▶ Brano fornito:
Presidente Renzi di soli annunci si muore. Non siamo a Burlonia

 

ROMA – Presidente Renzi, di soli annunci si muore. E lei, se lo lasci dire, da quando si è insediato a Palazzo Chigi non ha fatto altro che annunciare riforme mirabolanti dell’universo-mondo, rivoluzioni copernicane in ogni ambito della vita sociale (dalla riforma della legge elettorale al superamento del bicameralismo perfetto, senza dimenticare fisco, mondo del lavoro, giustizia, pubblica amministrazione e molte altre ancora), cui però non ha ancora fatto seguito un solo provvedimento concreto.

Partiamo dal famoso Italicum, un testo, peraltro, estremamente discutibile e, in alcuni tratti, per la verità numerosi, di dubbia costituzionalità: che fine ha fatto? Appena insediatosi, aveva annunciato che la riforma della legge elettorale sarebbe stata approvata addirittura entro febbraio: siamo a maggio e il testo è stato approvato solo alla Camera, ben sapendo che al Senato i numeri sono diversi e soprattutto che, nel caso di una netta affermazione o anche di un convincente secondo posto del Movimento 5 Stelle alle Europee, una riforma del genere non converrebbe più a nessuno, tanto meno a lei, poiché sa benissimo che battere Berlusconi, di questi tempi, è una passeggiata di salute per chiunque ma fronteggiare lo scatenato populismo e la sfrenata demagogia grillina potrebbe rivelarsi un bel problema.

▶ Istruzioni:
A. Indica se ciascuna affermazione concorda con il brano, rispondendo sì o no e citando testualmente le parole decisive. (i) Renzi aveva annunciato che la riforma della legge elettorale sarebbe stata approvata entro febbraio. (ii) Il testo della riforma elettorale è stato approvato da entrambi i rami del Parlamento. (iii) Alle riforme annunciate hanno già fatto seguito alcuni provvedimenti concreti.
B. Rispondi alle seguenti domande in base al brano.
(i) In quale mese dice di trovarsi l'autore?
(ii) In quale sede si è insediato Renzi?
(iii) Quale movimento politico potrebbe ottenere una netta affermazione alle Europee?
C. Elenca tutti gli ambiti di riforma nominati tra parentesi nel primo paragrafo del brano.

▶ Materiale fornito:
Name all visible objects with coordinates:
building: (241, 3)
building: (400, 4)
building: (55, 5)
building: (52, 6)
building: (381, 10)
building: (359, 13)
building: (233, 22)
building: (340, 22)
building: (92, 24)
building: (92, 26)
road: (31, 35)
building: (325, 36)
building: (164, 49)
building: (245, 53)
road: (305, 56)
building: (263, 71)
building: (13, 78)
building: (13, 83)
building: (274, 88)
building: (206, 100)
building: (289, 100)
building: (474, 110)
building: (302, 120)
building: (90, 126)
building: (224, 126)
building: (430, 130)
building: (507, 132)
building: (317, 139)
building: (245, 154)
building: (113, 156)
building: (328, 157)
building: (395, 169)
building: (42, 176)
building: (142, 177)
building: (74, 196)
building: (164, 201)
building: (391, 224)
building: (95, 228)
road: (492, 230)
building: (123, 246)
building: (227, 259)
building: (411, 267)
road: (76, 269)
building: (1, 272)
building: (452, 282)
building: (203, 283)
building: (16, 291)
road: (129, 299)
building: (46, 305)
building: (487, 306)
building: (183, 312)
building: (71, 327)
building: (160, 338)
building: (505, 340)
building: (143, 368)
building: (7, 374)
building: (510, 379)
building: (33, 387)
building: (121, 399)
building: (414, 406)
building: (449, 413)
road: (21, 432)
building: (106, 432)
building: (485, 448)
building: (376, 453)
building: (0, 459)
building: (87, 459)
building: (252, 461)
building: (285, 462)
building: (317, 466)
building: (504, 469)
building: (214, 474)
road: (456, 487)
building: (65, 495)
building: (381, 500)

▶ Soluzioni:
A.
(i) Sì: "aveva annunciato che la riforma della legge elettorale sarebbe stata approvata addirittura entro febbraio".
(ii) No: "il testo è stato approvato solo alla Camera".
(iii) No: "cui però non ha ancora fatto seguito un solo provvedimento concreto".

B.
(i) Maggio.
(ii) Palazzo Chigi.
(iii) Il Movimento 5 Stelle.

C. Riforma della legge elettorale, superamento del bicameralismo perfetto, fisco, mondo del lavoro, giustizia, pubblica amministrazione.